Dataset excerpts

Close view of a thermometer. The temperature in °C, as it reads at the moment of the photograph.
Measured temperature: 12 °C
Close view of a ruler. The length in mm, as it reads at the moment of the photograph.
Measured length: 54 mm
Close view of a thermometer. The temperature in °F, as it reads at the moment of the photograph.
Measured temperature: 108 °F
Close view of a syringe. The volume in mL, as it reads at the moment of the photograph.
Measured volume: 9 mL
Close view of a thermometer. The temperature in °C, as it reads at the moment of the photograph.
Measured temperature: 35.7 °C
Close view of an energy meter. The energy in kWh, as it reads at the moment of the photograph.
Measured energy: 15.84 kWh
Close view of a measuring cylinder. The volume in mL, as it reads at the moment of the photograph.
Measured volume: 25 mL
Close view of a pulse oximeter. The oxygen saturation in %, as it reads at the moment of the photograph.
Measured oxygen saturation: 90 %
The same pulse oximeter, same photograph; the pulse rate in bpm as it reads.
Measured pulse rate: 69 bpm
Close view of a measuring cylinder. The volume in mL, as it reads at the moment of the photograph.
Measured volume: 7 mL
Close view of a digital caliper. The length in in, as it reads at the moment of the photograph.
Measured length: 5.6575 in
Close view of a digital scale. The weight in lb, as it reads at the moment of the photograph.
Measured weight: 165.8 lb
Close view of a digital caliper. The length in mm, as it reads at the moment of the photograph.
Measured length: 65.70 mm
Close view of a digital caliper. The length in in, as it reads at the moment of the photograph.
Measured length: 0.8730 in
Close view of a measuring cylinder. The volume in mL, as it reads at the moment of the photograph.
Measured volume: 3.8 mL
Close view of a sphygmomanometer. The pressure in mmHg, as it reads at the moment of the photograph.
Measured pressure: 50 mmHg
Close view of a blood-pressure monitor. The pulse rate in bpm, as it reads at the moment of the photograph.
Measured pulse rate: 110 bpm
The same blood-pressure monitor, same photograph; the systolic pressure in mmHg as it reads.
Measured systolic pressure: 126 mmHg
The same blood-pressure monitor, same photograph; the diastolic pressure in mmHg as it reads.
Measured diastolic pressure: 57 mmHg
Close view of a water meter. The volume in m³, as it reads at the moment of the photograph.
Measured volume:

- [Action item]: Rewrite the material, swapping "Close view" for "Detailed view" at each occurrence and leaving every other part unchanged.

- [Your solution]:
Detailed view of a thermometer. The temperature in °C, as it reads at the moment of the photograph.
Measured temperature: 12 °C
Detailed view of a ruler. The length in mm, as it reads at the moment of the photograph.
Measured length: 54 mm
Detailed view of a thermometer. The temperature in °F, as it reads at the moment of the photograph.
Measured temperature: 108 °F
Detailed view of a syringe. The volume in mL, as it reads at the moment of the photograph.
Measured volume: 9 mL
Detailed view of a thermometer. The temperature in °C, as it reads at the moment of the photograph.
Measured temperature: 35.7 °C
Detailed view of an energy meter. The energy in kWh, as it reads at the moment of the photograph.
Measured energy: 15.84 kWh
Detailed view of a measuring cylinder. The volume in mL, as it reads at the moment of the photograph.
Measured volume: 25 mL
Detailed view of a pulse oximeter. The oxygen saturation in %, as it reads at the moment of the photograph.
Measured oxygen saturation: 90 %
The same pulse oximeter, same photograph; the pulse rate in bpm as it reads.
Measured pulse rate: 69 bpm
Detailed view of a measuring cylinder. The volume in mL, as it reads at the moment of the photograph.
Measured volume: 7 mL
Detailed view of a digital caliper. The length in in, as it reads at the moment of the photograph.
Measured length: 5.6575 in
Detailed view of a digital scale. The weight in lb, as it reads at the moment of the photograph.
Measured weight: 165.8 lb
Detailed view of a digital caliper. The length in mm, as it reads at the moment of the photograph.
Measured length: 65.70 mm
Detailed view of a digital caliper. The length in in, as it reads at the moment of the photograph.
Measured length: 0.8730 in
Detailed view of a measuring cylinder. The volume in mL, as it reads at the moment of the photograph.
Measured volume: 3.8 mL
Detailed view of a sphygmomanometer. The pressure in mmHg, as it reads at the moment of the photograph.
Measured pressure: 50 mmHg
Detailed view of a blood-pressure monitor. The pulse rate in bpm, as it reads at the moment of the photograph.
Measured pulse rate: 110 bpm
The same blood-pressure monitor, same photograph; the systolic pressure in mmHg as it reads.
Measured systolic pressure: 126 mmHg
The same blood-pressure monitor, same photograph; the diastolic pressure in mmHg as it reads.
Measured diastolic pressure: 57 mmHg
Detailed view of a water meter. The volume in m³, as it reads at the moment of the photograph.
Measured volume:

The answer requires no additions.